◆ Problem requirements:
Count the lines in the material below that contain the word "Reading", and give only that number.

(Records supplied)

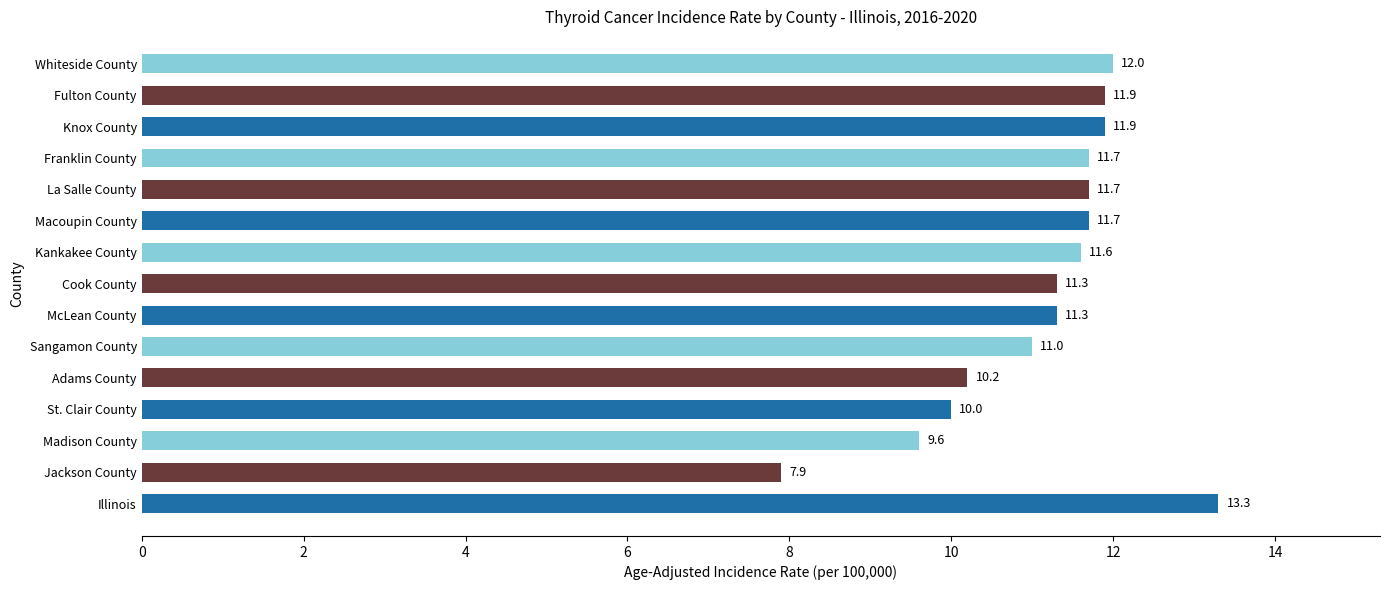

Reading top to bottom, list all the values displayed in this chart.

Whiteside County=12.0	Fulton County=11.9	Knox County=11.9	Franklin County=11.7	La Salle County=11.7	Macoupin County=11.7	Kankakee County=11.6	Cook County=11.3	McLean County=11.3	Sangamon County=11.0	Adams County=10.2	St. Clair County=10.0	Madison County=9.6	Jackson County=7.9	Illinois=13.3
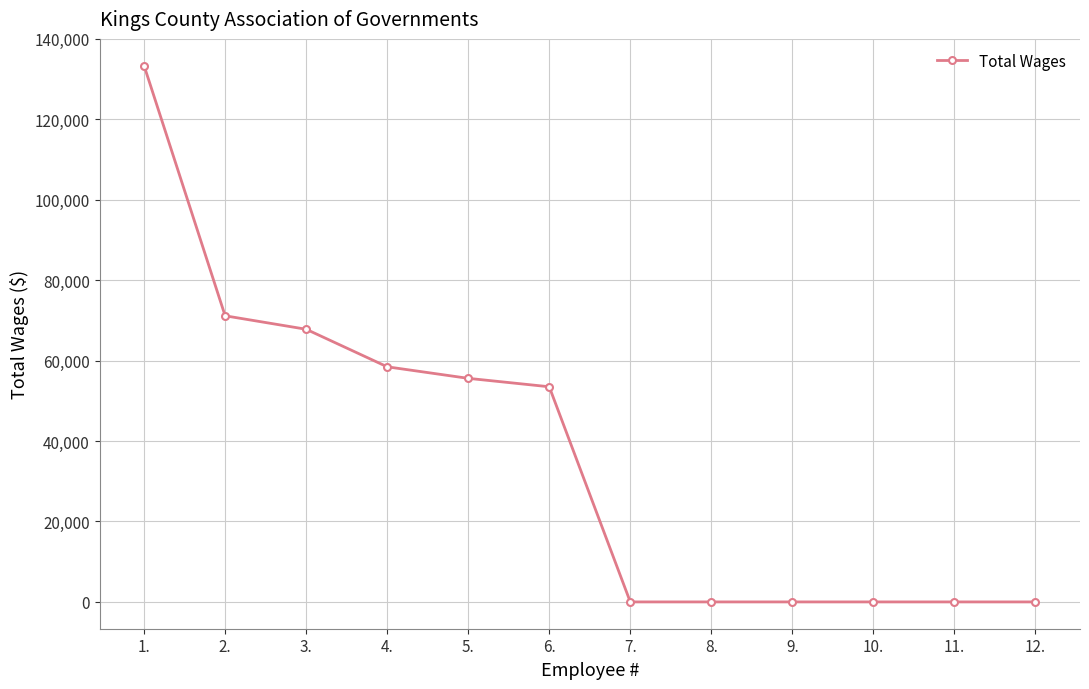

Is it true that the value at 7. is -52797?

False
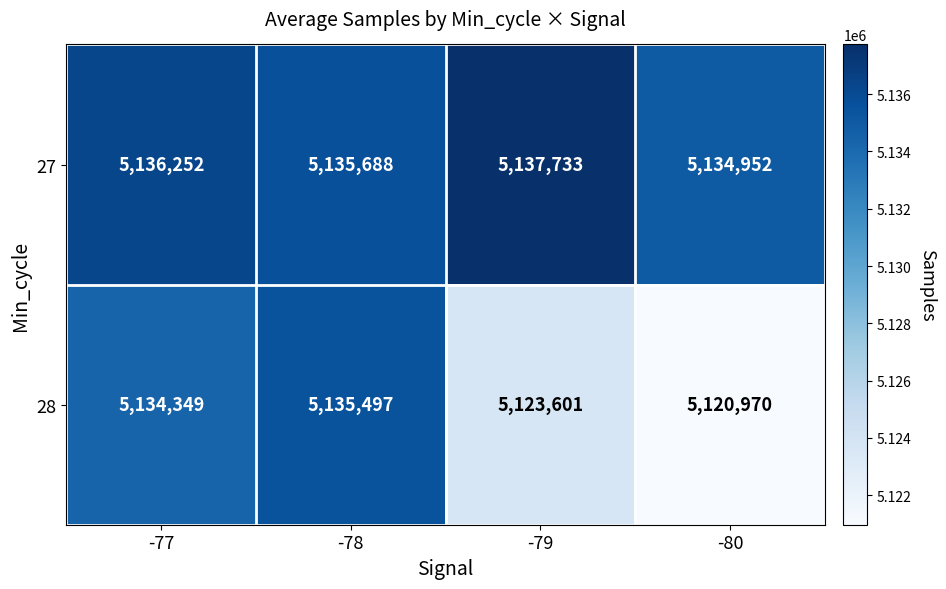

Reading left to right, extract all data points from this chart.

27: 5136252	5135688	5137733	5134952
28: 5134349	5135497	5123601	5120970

(End Records supplied)

◆ Finished exercise:
2